Kim Dacres Sculpts Resilience in Rubber

For Kim Dacres, every Tuesday morning unfolds in the same way. Each week, the native New Yorker and West Harlem resident journeys through her beloved neighborhood, scavenging for the materials that form the bedrock of her artistic practice: tires and bicycle parts. Last month, I joined the artist for what she calls “Tire Tuesday,” a ritual of collecting rubber that she transforms into busts and sculptures in tribute to her community. At our first stop, Bolt Bike Shop on Frederick Douglass Boulevard, we were greeted by Marcelo and Nelson, two shopkeepers whom the artist has developed a bond with since she began collecting there in 2021.
As Dacres excitedly received her weekly haul of found rubber, I watched the wheels of her brain begin to turn. Visits like these, which the artist began making in 2017, are as integral to her process as the time she spends working in her Harlem studio. Dacres’s current exhibition at Charles Moffett, Lost on a Two Way Street, exemplifies her distinct method of transforming her choice material into striking commentary on the United States’ongoing oppression of marginalized groups, particularly women and queer and immigrant communities.Through 18 sculptures and wall-based works made of rubber, valves, and other repurposed bike parts,the show expands on Dacres’s 2025 body of work, Crossroads Like This, which deals with the difficult emotions arising from violence, human rights abuses, and struggles for global liberation.


Left: Kim Dacres with "Until the ocean covers every mountain high (Blue Gears)" (2026); right: Kim Dacres, "Oval Medallion -Lady with Contained Crash out Braids" (2026), found auto and bicycle rubber, braided bicycle inner tubes, bicycle chains, wood, screws, black and red primer spray paint
Dacres’s fascination with found auto and bike parts is multifaceted. First is rubber’s ubiquitous nature — it’s used in various modes of transportation, footwear, and household items, to name a few — along with its resilience and ability to absorb trauma without much visible damage. Equally important is the olfactory experience it conjures. “It smells like home, like the city, like places I'm going,” Dacres, who was born and raised in the Bronx, shared. “It smells a lot like freedom and access to mobility.”
Indeed, Dacres is concerned not just with material, but how objects circulate among people and what they reveal about the emotional worlds they inhabit.
“A lot of times when I meet people, I think you can be flattened based off of what you do for a living, whether they consider you a pretty person or a rich person … and that's it. They ignore all the places that you’ve been,” the artist shared. “In my work, I try to make a [tribute] to somebody I've been inspired by. It could be somebody walking down the street, a musician, an athlete, anyone. But it considers the texture of the person and where they have been.”
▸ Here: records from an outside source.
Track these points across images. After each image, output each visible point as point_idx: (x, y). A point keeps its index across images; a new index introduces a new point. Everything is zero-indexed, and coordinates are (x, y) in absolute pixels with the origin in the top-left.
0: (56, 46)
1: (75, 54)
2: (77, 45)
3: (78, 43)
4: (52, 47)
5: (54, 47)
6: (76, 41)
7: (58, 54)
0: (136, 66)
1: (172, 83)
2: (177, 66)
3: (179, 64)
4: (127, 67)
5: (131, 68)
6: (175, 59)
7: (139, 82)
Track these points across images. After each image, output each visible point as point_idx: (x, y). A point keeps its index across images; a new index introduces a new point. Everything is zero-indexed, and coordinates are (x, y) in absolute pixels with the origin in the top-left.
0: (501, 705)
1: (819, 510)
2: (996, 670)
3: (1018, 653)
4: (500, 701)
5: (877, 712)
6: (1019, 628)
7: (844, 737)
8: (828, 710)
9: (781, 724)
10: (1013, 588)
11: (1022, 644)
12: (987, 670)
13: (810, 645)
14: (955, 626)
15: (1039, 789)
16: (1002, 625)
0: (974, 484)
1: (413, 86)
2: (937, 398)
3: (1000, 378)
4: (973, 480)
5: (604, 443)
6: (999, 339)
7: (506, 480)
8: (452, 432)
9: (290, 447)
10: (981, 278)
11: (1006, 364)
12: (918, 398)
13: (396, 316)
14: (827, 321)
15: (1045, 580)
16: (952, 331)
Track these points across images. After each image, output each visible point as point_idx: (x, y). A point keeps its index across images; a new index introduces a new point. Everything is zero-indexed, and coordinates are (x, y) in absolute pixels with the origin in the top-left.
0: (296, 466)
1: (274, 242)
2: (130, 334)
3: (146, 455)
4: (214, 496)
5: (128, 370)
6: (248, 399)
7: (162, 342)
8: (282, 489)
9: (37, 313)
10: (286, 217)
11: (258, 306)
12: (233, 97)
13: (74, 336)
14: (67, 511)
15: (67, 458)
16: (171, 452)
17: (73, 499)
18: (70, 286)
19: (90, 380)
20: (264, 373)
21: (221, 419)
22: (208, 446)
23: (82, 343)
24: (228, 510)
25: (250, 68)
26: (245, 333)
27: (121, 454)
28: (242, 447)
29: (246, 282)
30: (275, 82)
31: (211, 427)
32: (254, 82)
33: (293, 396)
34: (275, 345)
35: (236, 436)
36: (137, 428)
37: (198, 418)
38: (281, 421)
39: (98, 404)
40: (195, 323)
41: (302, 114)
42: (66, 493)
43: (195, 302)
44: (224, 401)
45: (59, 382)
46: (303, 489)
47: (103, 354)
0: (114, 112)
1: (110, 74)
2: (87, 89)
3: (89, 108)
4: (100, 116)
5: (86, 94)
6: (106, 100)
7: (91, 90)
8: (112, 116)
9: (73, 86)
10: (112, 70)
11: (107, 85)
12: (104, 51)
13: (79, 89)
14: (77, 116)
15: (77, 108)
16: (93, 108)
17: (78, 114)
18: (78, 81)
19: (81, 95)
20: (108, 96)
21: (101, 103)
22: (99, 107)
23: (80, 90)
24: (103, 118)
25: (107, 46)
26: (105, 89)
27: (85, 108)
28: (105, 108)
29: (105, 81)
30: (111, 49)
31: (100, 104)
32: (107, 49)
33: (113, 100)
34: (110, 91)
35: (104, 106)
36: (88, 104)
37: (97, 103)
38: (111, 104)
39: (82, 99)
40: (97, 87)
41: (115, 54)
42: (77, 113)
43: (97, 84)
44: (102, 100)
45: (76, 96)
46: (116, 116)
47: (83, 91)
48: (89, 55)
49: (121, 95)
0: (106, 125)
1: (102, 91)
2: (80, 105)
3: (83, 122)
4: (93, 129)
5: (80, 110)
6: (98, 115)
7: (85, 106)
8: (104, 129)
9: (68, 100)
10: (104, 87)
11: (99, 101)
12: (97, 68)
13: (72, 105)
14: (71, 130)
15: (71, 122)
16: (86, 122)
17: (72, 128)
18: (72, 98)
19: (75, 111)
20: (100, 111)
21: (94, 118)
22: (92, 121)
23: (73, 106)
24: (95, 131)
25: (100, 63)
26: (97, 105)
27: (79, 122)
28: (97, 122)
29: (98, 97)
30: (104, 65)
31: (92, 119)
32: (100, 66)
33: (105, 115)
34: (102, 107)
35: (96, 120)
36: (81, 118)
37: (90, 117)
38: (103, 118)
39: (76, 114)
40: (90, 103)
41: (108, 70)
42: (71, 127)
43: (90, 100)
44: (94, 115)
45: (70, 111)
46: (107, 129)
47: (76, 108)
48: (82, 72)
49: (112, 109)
The artist’s new series of wall-based works, titled Forget Me Nots (all works 2026) after Patrice Rushen’s 1982 classic song, illustrates this commitment to honoring her community members. These oval- and square-shaped works, which feature intricate braiding and a reddish-brown coating that deviates from Dacres’s typical all-black palette, nod to the crucial role that Dacres’s social bonds play in maintaining her mental health. Each medallion is culled from a memory of an individual that Dacres has seen while walking through her neighborhood, and for one reason or another, brought her joy. Titles like “Top Bun with Two Chains” (2026) represent the nicknames Dacres assigned to recall her mental snapshots, or “forget me nots.”
Everything from the exhibition title to new series and artwork names also pay homage to iconic Black musicians. The world felt heavy as the artist developed works for the show, and she turned to music, specifically her favorite love song —“As,” from Stevie Wonder's seminal 1976 album, Songs in the Key of Life— as a key point of departure for several central works. For example, “Until the ocean covers every mountain high (Blue Gears)," a sizable bust on a custom stained oak plinth, directly references Wonder’s poetic lyrics describing a cosmic, boundless love — like the love that Kim has for herself, and in turn, for her community.

Recently, Dacres has shifted from individual people to larger concepts — not just love, but environmental disaster and attacks on LGBTQ+ rights. “(Blue Gears)”is noticeably vibrant in comparison to Dacres’s typical all-black sculptures. Created at a time when Hurricane Melissa was pummeling Jamaica, the artist ties the work to the reality of rising sea levels brought on by climate change through both the work’s appearance and its title. “Each idol is loosely dedicated to contemporary topics weighing on my spirit every morning,” Dacres says, including “The day is night and night becomes the day (Gears & Chains Headdress),” which epitomizes anxiety and depression, and “The rainbow burns the stars out in the sky (Brown Gears)” (2026), which takes on attacks on gender fluidity.
From tires and pedals to cranksets and cassettes, Dacres’s artistic practice has birthed a signature vocabulary that probes the capacity of material to carry and interpret difficult truths about our world, including barriers to education and access, concerns around citizenship, and threats against civil and human rights. As Dacres puts it, “We don’t just pop into a place. When you go somewhere, you are shaped by that environment.”